INSTRUCTIONS FOR THE TASK: From the records below, extract only the lines running from the line with "RECT 4.92500000 1.12200000" to the line with "RECT 0.44000000 2.18000000", both lines included, reproducing them exactly.

(Data excerpts)
■ ■ ■ ■

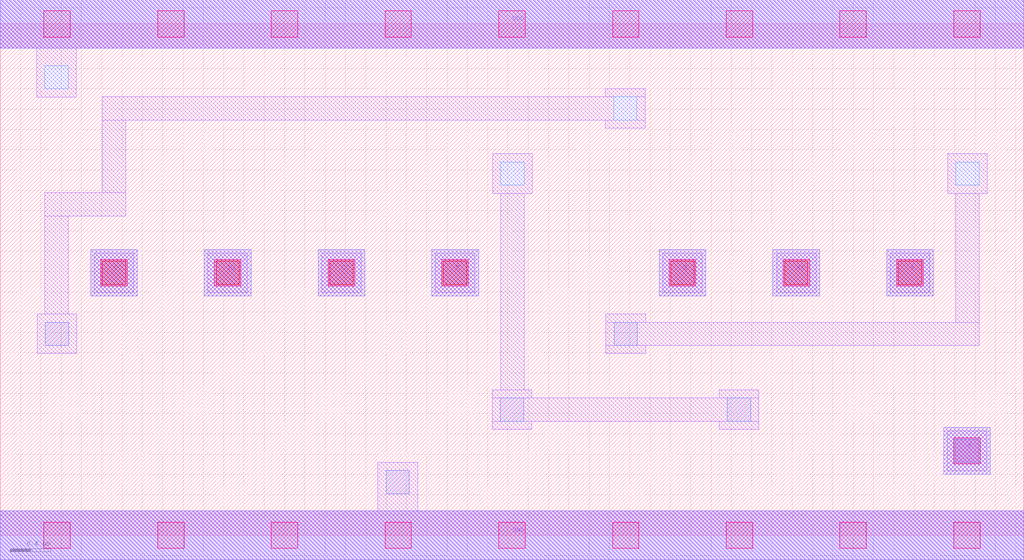
<source format=lef>
MACRO AOAAOI2113
 CLASS CORE ;
 FOREIGN AOAAOI2113 0 0 ;
 SIZE 10.08 BY 5.04 ;
 ORIGIN 0 0 ;
 SYMMETRY X Y R90 ;
 SITE unit ;
  PIN VDD
   DIRECTION INOUT ;
   USE POWER ;
   SHAPE ABUTMENT ;
    PORT
     CLASS CORE ;
       LAYER met1 ;
        RECT 0.00000000 4.80000000 10.08000000 5.28000000 ;
       LAYER met2 ;
        RECT 0.00000000 4.80000000 10.08000000 5.28000000 ;
    END
  END VDD

  PIN GND
   DIRECTION INOUT ;
   USE POWER ;
   SHAPE ABUTMENT ;
    PORT
     CLASS CORE ;
       LAYER met1 ;
        RECT 0.00000000 -0.24000000 10.08000000 0.24000000 ;
       LAYER met2 ;
        RECT 0.00000000 -0.24000000 10.08000000 0.24000000 ;
    END
  END GND

  PIN Y
   DIRECTION INOUT ;
   USE SIGNAL ;
   SHAPE ABUTMENT ;
    PORT
     CLASS CORE ;
       LAYER met2 ;
        RECT 9.29000000 0.60200000 9.75000000 1.06200000 ;
    END
  END Y

  PIN D2
   DIRECTION INOUT ;
   USE SIGNAL ;
   SHAPE ABUTMENT ;
    PORT
     CLASS CORE ;
       LAYER met2 ;
        RECT 3.13000000 2.35700000 3.59000000 2.81700000 ;
    END
  END D2

  PIN A1
   DIRECTION INOUT ;
   USE SIGNAL ;
   SHAPE ABUTMENT ;
    PORT
     CLASS CORE ;
       LAYER met2 ;
        RECT 7.61000000 2.35700000 8.07000000 2.81700000 ;
    END
  END A1

  PIN C
   DIRECTION INOUT ;
   USE SIGNAL ;
   SHAPE ABUTMENT ;
    PORT
     CLASS CORE ;
       LAYER met2 ;
        RECT 4.25000000 2.35700000 4.71000000 2.81700000 ;
    END
  END C

  PIN D1
   DIRECTION INOUT ;
   USE SIGNAL ;
   SHAPE ABUTMENT ;
    PORT
     CLASS CORE ;
       LAYER met2 ;
        RECT 2.01000000 2.35700000 2.47000000 2.81700000 ;
    END
  END D1

  PIN D
   DIRECTION INOUT ;
   USE SIGNAL ;
   SHAPE ABUTMENT ;
    PORT
     CLASS CORE ;
       LAYER met2 ;
        RECT 0.89000000 2.35700000 1.35000000 2.81700000 ;
    END
  END D

  PIN A
   DIRECTION INOUT ;
   USE SIGNAL ;
   SHAPE ABUTMENT ;
    PORT
     CLASS CORE ;
       LAYER met2 ;
        RECT 8.73000000 2.35700000 9.19000000 2.81700000 ;
    END
  END A

  PIN B
   DIRECTION INOUT ;
   USE SIGNAL ;
   SHAPE ABUTMENT ;
    PORT
     CLASS CORE ;
       LAYER met2 ;
        RECT 6.49000000 2.35700000 6.95000000 2.81700000 ;
    END
  END B

 OBS
    LAYER polycont ;
     RECT 1.00500000 2.47200000 1.23500000 2.70200000 ;
     RECT 2.12500000 2.47200000 2.35500000 2.70200000 ;
     RECT 3.24500000 2.47200000 3.47500000 2.70200000 ;
     RECT 4.36500000 2.47200000 4.59500000 2.70200000 ;
     RECT 6.60500000 2.47200000 6.83500000 2.70200000 ;
     RECT 7.72500000 2.47200000 7.95500000 2.70200000 ;
     RECT 8.84500000 2.47200000 9.07500000 2.70200000 ;

    LAYER pdiffc ;
     RECT 4.93000000 3.45000000 5.16000000 3.68000000 ;
     RECT 9.41000000 3.45000000 9.64000000 3.68000000 ;
     RECT 6.04000000 4.09200000 6.27000000 4.32200000 ;
     RECT 0.44000000 4.40000000 0.67000000 4.63000000 ;

    LAYER ndiffc ;
     RECT 3.80000000 0.41000000 4.03000000 0.64000000 ;
     RECT 9.40500000 0.71700000 9.63500000 0.94700000 ;
     RECT 4.92500000 1.12200000 5.15500000 1.35200000 ;
     RECT 7.16000000 1.12200000 7.39000000 1.35200000 ;
     RECT 0.44500000 1.87000000 0.67500000 2.10000000 ;
     RECT 6.04500000 1.87000000 6.27500000 2.10000000 ;

    LAYER met1 ;
     RECT 0.00000000 -0.24000000 10.08000000 0.24000000 ;
     RECT 3.72000000 0.24000000 4.11000000 0.72000000 ;
     RECT 9.32500000 0.63700000 9.71500000 1.02700000 ;
     RECT 0.92500000 2.39200000 1.31500000 2.78200000 ;
     RECT 2.04500000 2.39200000 2.43500000 2.78200000 ;
     RECT 3.16500000 2.39200000 3.55500000 2.78200000 ;
     RECT 4.28500000 2.39200000 4.67500000 2.78200000 ;
     RECT 6.52500000 2.39200000 6.91500000 2.78200000 ;
     RECT 7.64500000 2.39200000 8.03500000 2.78200000 ;
     RECT 8.76500000 2.39200000 9.15500000 2.78200000 ;
     RECT 4.84500000 1.04200000 5.23500000 1.12200000 ;
     RECT 7.08000000 1.04200000 7.47000000 1.12200000 ;
     RECT 4.84500000 1.12200000 7.47000000 1.35200000 ;
     RECT 4.84500000 1.35200000 5.23500000 1.43200000 ;
     RECT 7.08000000 1.35200000 7.47000000 1.43200000 ;
     RECT 4.93000000 1.43200000 5.16000000 3.37000000 ;
     RECT 4.85000000 3.37000000 5.24000000 3.76000000 ;
     RECT 5.96500000 1.79000000 6.35500000 1.87000000 ;
     RECT 5.96500000 1.87000000 9.64000000 2.10000000 ;
     RECT 5.96500000 2.10000000 6.35500000 2.18000000 ;
     RECT 9.41000000 2.10000000 9.64000000 3.37000000 ;
     RECT 9.33000000 3.37000000 9.72000000 3.76000000 ;
     RECT 0.36500000 1.79000000 0.75500000 2.18000000 ;
     RECT 0.44000000 2.18000000 0.67000000 3.14700000 ;
     RECT 0.44000000 3.14700000 1.23500000 3.37700000 ;
     RECT 1.00500000 3.37700000 1.23500000 4.09200000 ;
     RECT 5.96000000 4.01200000 6.35000000 4.09200000 ;
     RECT 1.00500000 4.09200000 6.35000000 4.32200000 ;
     RECT 5.96000000 4.32200000 6.35000000 4.40200000 ;
     RECT 0.36000000 4.32000000 0.75000000 4.80000000 ;
     RECT 0.00000000 4.80000000 10.08000000 5.28000000 ;

    LAYER via1 ;
     RECT 0.43000000 -0.13000000 0.69000000 0.13000000 ;
     RECT 1.55000000 -0.13000000 1.81000000 0.13000000 ;
     RECT 2.67000000 -0.13000000 2.93000000 0.13000000 ;
     RECT 3.79000000 -0.13000000 4.05000000 0.13000000 ;
     RECT 4.91000000 -0.13000000 5.17000000 0.13000000 ;
     RECT 6.03000000 -0.13000000 6.29000000 0.13000000 ;
     RECT 7.15000000 -0.13000000 7.41000000 0.13000000 ;
     RECT 8.27000000 -0.13000000 8.53000000 0.13000000 ;
     RECT 9.39000000 -0.13000000 9.65000000 0.13000000 ;
     RECT 9.39000000 0.70200000 9.65000000 0.96200000 ;
     RECT 0.99000000 2.45700000 1.25000000 2.71700000 ;
     RECT 2.11000000 2.45700000 2.37000000 2.71700000 ;
     RECT 3.23000000 2.45700000 3.49000000 2.71700000 ;
     RECT 4.35000000 2.45700000 4.61000000 2.71700000 ;
     RECT 6.59000000 2.45700000 6.85000000 2.71700000 ;
     RECT 7.71000000 2.45700000 7.97000000 2.71700000 ;
     RECT 8.83000000 2.45700000 9.09000000 2.71700000 ;
     RECT 0.43000000 4.91000000 0.69000000 5.17000000 ;
     RECT 1.55000000 4.91000000 1.81000000 5.17000000 ;
     RECT 2.67000000 4.91000000 2.93000000 5.17000000 ;
     RECT 3.79000000 4.91000000 4.05000000 5.17000000 ;
     RECT 4.91000000 4.91000000 5.17000000 5.17000000 ;
     RECT 6.03000000 4.91000000 6.29000000 5.17000000 ;
     RECT 7.15000000 4.91000000 7.41000000 5.17000000 ;
     RECT 8.27000000 4.91000000 8.53000000 5.17000000 ;
     RECT 9.39000000 4.91000000 9.65000000 5.17000000 ;

    LAYER met2 ;
     RECT 0.00000000 -0.24000000 10.08000000 0.24000000 ;
     RECT 9.29000000 0.60200000 9.75000000 1.06200000 ;
     RECT 0.89000000 2.35700000 1.35000000 2.81700000 ;
     RECT 2.01000000 2.35700000 2.47000000 2.81700000 ;
     RECT 3.13000000 2.35700000 3.59000000 2.81700000 ;
     RECT 4.25000000 2.35700000 4.71000000 2.81700000 ;
     RECT 6.49000000 2.35700000 6.95000000 2.81700000 ;
     RECT 7.61000000 2.35700000 8.07000000 2.81700000 ;
     RECT 8.73000000 2.35700000 9.19000000 2.81700000 ;
     RECT 0.00000000 4.80000000 10.08000000 5.28000000 ;

 END
END AOAAOI2113

</source>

■ ■ ■ ■

ANSWER BOX:
     RECT 4.92500000 1.12200000 5.15500000 1.35200000 ;
     RECT 7.16000000 1.12200000 7.39000000 1.35200000 ;
     RECT 0.44500000 1.87000000 0.67500000 2.10000000 ;
     RECT 6.04500000 1.87000000 6.27500000 2.10000000 ;

    LAYER met1 ;
     RECT 0.00000000 -0.24000000 10.08000000 0.24000000 ;
     RECT 3.72000000 0.24000000 4.11000000 0.72000000 ;
     RECT 9.32500000 0.63700000 9.71500000 1.02700000 ;
     RECT 0.92500000 2.39200000 1.31500000 2.78200000 ;
     RECT 2.04500000 2.39200000 2.43500000 2.78200000 ;
     RECT 3.16500000 2.39200000 3.55500000 2.78200000 ;
     RECT 4.28500000 2.39200000 4.67500000 2.78200000 ;
     RECT 6.52500000 2.39200000 6.91500000 2.78200000 ;
     RECT 7.64500000 2.39200000 8.03500000 2.78200000 ;
     RECT 8.76500000 2.39200000 9.15500000 2.78200000 ;
     RECT 4.84500000 1.04200000 5.23500000 1.12200000 ;
     RECT 7.08000000 1.04200000 7.47000000 1.12200000 ;
     RECT 4.84500000 1.12200000 7.47000000 1.35200000 ;
     RECT 4.84500000 1.35200000 5.23500000 1.43200000 ;
     RECT 7.08000000 1.35200000 7.47000000 1.43200000 ;
     RECT 4.93000000 1.43200000 5.16000000 3.37000000 ;
     RECT 4.85000000 3.37000000 5.24000000 3.76000000 ;
     RECT 5.96500000 1.79000000 6.35500000 1.87000000 ;
     RECT 5.96500000 1.87000000 9.64000000 2.10000000 ;
     RECT 5.96500000 2.10000000 6.35500000 2.18000000 ;
     RECT 9.41000000 2.10000000 9.64000000 3.37000000 ;
     RECT 9.33000000 3.37000000 9.72000000 3.76000000 ;
     RECT 0.36500000 1.79000000 0.75500000 2.18000000 ;
     RECT 0.44000000 2.18000000 0.67000000 3.14700000 ;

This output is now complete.